He hopes to continue his career in academia. “In this field, you design something then test it. If it doesn’t work the first time – and most of the time that is what happens – I keep working on it until I get satisfactory results. I enjoy the process and that drives me. This high-impact research mostly happens in universities.”
Watch him discuss his work (in less than 90 seconds) here.
Aggrawal wrote a paper titled, “A 40GS/s Track-and-Hold Amplifier with 62dB SFDR3 in 45nm CMOS SOI,” designed an Analog Digital Converter (ADC) chip. “Everything around us is analog,” he explained. “Your voice when you speak is analog. If you are talking on a cellular phone, there is an ADC chip inside the phone to convert your voice to a digital signal. Digital is used because it is easier – you can process data more quickly.” This ADC architecture is particularly impressive because it uses Active Cancellation to mitigate the leakage caused by parasitic capacitance at high frequencies. This mitigation makes the chip faster and more accurate. “He uses a symmetrical design to increase isolation, which in turn increases the performance,” Babakhani, his advisor, added. These chips are in everything and are the future of high-speed electronics,” Aggrawal said. “Phones, computers, airplanes, satellites – everywhere."
Aggrawal’s path to Rice led through his undergraduate university – India Institute of Technology (IIT). As an undergraduate, he was part of a team that successfully built and launched a nano-satellite to space – one that is still operable today.

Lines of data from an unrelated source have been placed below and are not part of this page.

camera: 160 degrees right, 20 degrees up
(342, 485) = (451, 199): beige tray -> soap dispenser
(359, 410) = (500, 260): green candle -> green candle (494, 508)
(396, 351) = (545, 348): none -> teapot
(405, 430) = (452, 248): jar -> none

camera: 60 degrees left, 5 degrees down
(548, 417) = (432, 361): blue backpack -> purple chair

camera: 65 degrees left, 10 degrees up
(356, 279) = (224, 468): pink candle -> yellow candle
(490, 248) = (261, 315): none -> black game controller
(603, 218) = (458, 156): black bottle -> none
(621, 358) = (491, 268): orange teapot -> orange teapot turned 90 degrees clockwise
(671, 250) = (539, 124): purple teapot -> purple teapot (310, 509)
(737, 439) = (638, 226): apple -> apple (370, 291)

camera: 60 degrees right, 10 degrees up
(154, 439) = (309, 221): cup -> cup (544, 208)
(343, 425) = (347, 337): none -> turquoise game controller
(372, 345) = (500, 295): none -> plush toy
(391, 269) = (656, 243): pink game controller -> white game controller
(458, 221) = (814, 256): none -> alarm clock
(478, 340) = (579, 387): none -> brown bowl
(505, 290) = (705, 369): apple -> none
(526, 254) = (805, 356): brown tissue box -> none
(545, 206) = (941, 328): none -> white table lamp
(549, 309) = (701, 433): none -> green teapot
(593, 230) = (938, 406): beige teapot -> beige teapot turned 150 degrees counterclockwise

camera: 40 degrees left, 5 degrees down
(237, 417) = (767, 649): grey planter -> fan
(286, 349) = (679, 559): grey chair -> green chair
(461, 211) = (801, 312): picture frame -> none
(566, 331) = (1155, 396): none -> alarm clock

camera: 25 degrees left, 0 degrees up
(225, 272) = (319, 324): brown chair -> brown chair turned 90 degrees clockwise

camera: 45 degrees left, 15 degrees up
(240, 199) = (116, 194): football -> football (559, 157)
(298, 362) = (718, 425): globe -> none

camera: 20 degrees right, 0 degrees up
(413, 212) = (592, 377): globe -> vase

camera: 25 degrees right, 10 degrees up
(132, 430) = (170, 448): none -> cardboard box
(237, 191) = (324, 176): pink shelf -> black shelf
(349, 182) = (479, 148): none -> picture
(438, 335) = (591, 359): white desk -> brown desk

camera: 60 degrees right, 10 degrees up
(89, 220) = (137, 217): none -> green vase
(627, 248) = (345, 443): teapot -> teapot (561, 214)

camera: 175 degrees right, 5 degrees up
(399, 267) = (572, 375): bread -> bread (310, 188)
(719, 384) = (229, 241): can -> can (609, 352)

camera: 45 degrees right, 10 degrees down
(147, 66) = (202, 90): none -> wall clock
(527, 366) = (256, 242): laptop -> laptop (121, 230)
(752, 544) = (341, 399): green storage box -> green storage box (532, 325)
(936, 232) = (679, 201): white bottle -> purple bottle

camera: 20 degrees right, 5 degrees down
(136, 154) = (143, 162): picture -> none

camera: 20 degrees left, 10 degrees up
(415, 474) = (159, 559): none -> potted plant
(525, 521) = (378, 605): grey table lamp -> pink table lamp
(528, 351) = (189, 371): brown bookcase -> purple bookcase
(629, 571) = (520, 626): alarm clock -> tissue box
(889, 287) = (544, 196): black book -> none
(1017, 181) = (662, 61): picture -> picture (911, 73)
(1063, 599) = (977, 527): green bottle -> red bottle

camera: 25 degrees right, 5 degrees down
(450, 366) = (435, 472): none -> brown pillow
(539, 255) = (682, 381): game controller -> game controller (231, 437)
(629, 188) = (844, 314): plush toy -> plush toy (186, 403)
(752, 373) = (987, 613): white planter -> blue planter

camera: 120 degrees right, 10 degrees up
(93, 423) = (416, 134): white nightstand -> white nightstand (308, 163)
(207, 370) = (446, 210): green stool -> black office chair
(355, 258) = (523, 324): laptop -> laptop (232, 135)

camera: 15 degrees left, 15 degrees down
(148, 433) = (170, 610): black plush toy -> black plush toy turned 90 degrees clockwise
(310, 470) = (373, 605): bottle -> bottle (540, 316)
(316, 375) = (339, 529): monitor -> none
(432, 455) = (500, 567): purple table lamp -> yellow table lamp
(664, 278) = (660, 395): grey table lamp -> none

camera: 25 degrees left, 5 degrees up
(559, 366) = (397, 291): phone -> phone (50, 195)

“Students from Rice came to IIT and we had a lot of interactions. They kept talking about Rice and how good it is,” he said. “But the real deal that drove me here was my advisor (Babakhani). I knew under his mentorship I would flourish. And Houston is a very good place to be – I am a big NASA junkie."
“NASA represented hopes and aspirations….that mankind could go beyond Earth. This hope inspired millions of scientists. It’s now time to come up with something, something that can inspire similar hopes and aspirations, and I want to be a part of it.”
He continued, “I realized my passion early. My father was a Mechanical Engineer and he helped me pursue my dreams. My hobby turned into a passion which turned into a profession, and now it has turned into madness and I cannot live without it. My advice to others thinking about Rice ECE for their education would be – find your own madness. If you find it, you will be happy.”
Along with classmate Babak Jamali, Aggrawal received a scholarship to the competition that covered his travel and housing.